Diversity can also look like growing food crops in more than one location. Here in the mountains, the wide, flat areas around waterways are some of the best places to grow gardens — most of the time. As we’ve recently learned, they also have their risks. 

That doesn’t mean we shouldn’t grow in those places in the future, but it’s also a good idea to cultivate higher ground and maybe include some veggies in containers right near the house. Tending multiple garden locations can get laborious, so choosing a few key spots and sticking with them is the best approach.

Interdependence

Community interdependence is our greatest strength, in the garden and in general. Some of us come into gardening motivated by the idea of self-sufficiency. It’s a beautiful thing to be in direct relationship with the source of our sustenance and to negotiate with the living world in order to eat, instead of with the profit-driven industrial food system. 

That being said, the way things work in that food-giving, living world is through collaboration.

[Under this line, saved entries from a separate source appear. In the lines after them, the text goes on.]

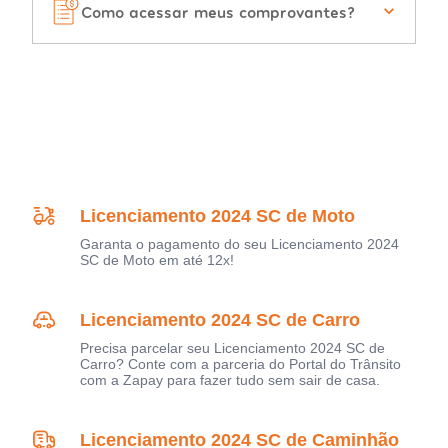
Como acessar meus comprovantes?
Licenciamento 2024 SC de Moto
Garanta o pagamento do seu Licenciamento 2024
SC de Moto em até 12x!
Licenciamento 2024 SC de Carro
Precisa parcelar seu Licenciamento 2024 SC de
Carro? Conte com a parceria do Portal do Trânsito
com a Zapay para fazer tudo sem sair de casa.
Licenciamento 2024 SC de Caminhão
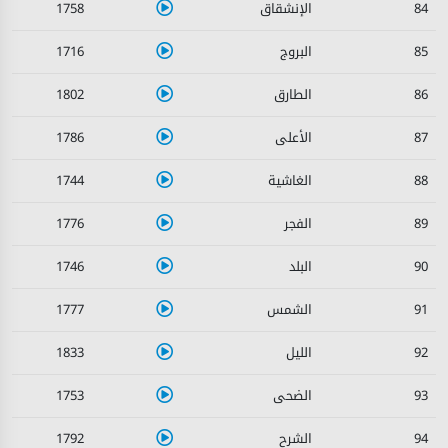
1758
84
1716
85
1802
86
1786
87
1744
88
1776
89
1746
90
1777
91
1833
92
1753
93
1792
94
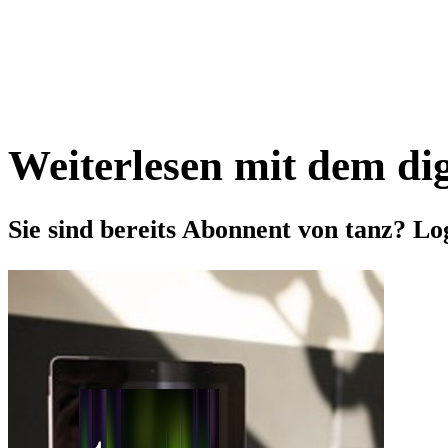
Weiterlesen mit dem di
Sie sind bereits Abonnent von tanz? Lo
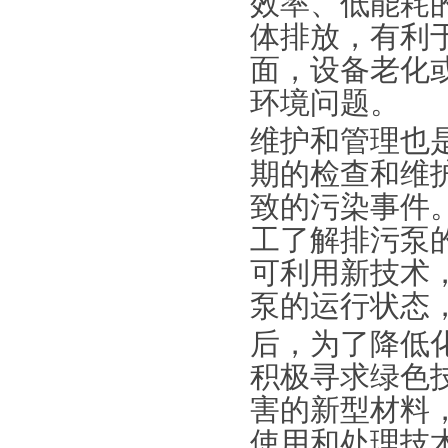
效率、低能耗
体排放，有利
面，设备老化
环境问题。
维护和管理也
期的检查和维
致的污染事件
工了解排污泵
可利用新技术
泵的运行状态
后，为了降低
积极寻求绿色
害的新型材料
使用和处理技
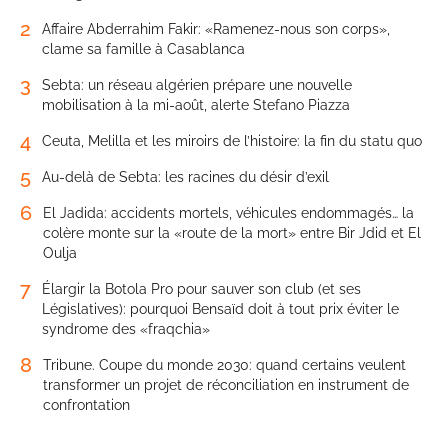
2
Affaire Abderrahim Fakir: «Ramenez-nous son corps»,
clame sa famille à Casablanca
3
Sebta: un réseau algérien prépare une nouvelle
mobilisation à la mi-août, alerte Stefano Piazza
4
Ceuta, Melilla et les miroirs de l’histoire: la fin du statu quo
5
Au-delà de Sebta: les racines du désir d’exil
6
El Jadida: accidents mortels, véhicules endommagés… la
colère monte sur la «route de la mort» entre Bir Jdid et El
Oulja
7
Élargir la Botola Pro pour sauver son club (et ses
Législatives): pourquoi Bensaïd doit à tout prix éviter le
syndrome des «fraqchia»
8
Tribune. Coupe du monde 2030: quand certains veulent
transformer un projet de réconciliation en instrument de
confrontation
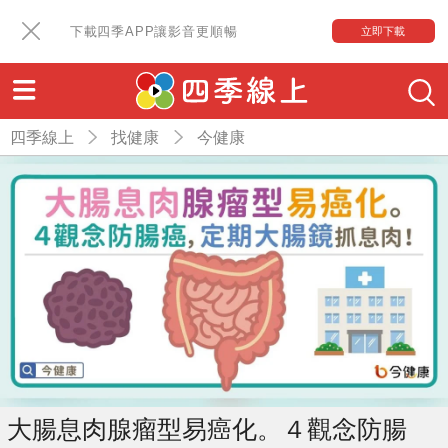
下載四季APP讓影音更順暢
立即下載
四季線上
找健康
今健康
大腸息肉腺瘤型易癌化。４觀念防腸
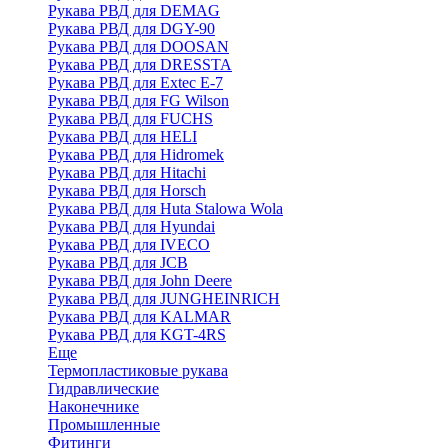
Рукава РВД для DEMAG
Рукава РВД для DGY-90
Рукава РВД для DOOSAN
Рукава РВД для DRESSTA
Рукава РВД для Extec E-7
Рукава РВД для FG Wilson
Рукава РВД для FUCHS
Рукава РВД для HELI
Рукава РВД для Hidromek
Рукава РВД для Hitachi
Рукава РВД для Horsch
Рукава РВД для Huta Stalowa Wola
Рукава РВД для Hyundai
Рукава РВД для IVECO
Рукава РВД для JCB
Рукава РВД для John Deere
Рукава РВД для JUNGHEINRICH
Рукава РВД для KALMAR
Рукава РВД для KGT-4RS
Еще
Термопластиковые рукава
Гидравлические
Наконечнике
Промышленные
Фитинги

So many forces, elements and beings work together for the plants, animals and fungi we’re nourished by to thrive. So, we too can embrace the spirit of working together, interdependently, for the strength of our gardens and our lives.

How many of you have been completely bowled over by the power of kindness and the generosity of your neighbors in the past several weeks? And how many of you have met folks who live very close to you, whom you never knew before? 

Out here in Barnardsville, where I live, we have mobilized community care to provide clean water, food, fuel, medical care, transportation, companionship, pet care, child care and more among folks who share this valley. In doing so, we’ve seen that what some people desperately need, others may have in abundance; it’s just a matter of making the connections and inviting the goodwill of both giving and receiving.  

What does this have to do with gardening, you may be wondering? Well, it’s the notion that we can’t all do it all, and we’re stronger together. 

Here’s a practical, garden-oriented example of what I mean: Imagine that you live in a moderately shady spot, but you have a great greenhouse and can grow winter greens like it’s nobody’s business. Trouble is, you leave the area for a month each winter, so you can’t always tend the greens well. Your neighbors down the way have a really sunny garden that’s perfect for growing heat-loving crops like tomatoes, peppers, melons and squash. They happen to be carpenters, so the growing season is their busy time at work. 

What if y’all work together to care for the hot-weather crops, sharing the harvest? Then you enlist them to keep the greenhouse watered and cared for while you’re out of town in the winter? Everybody ends up with more bounty and less stress, just by thinking outside the box of our individualism!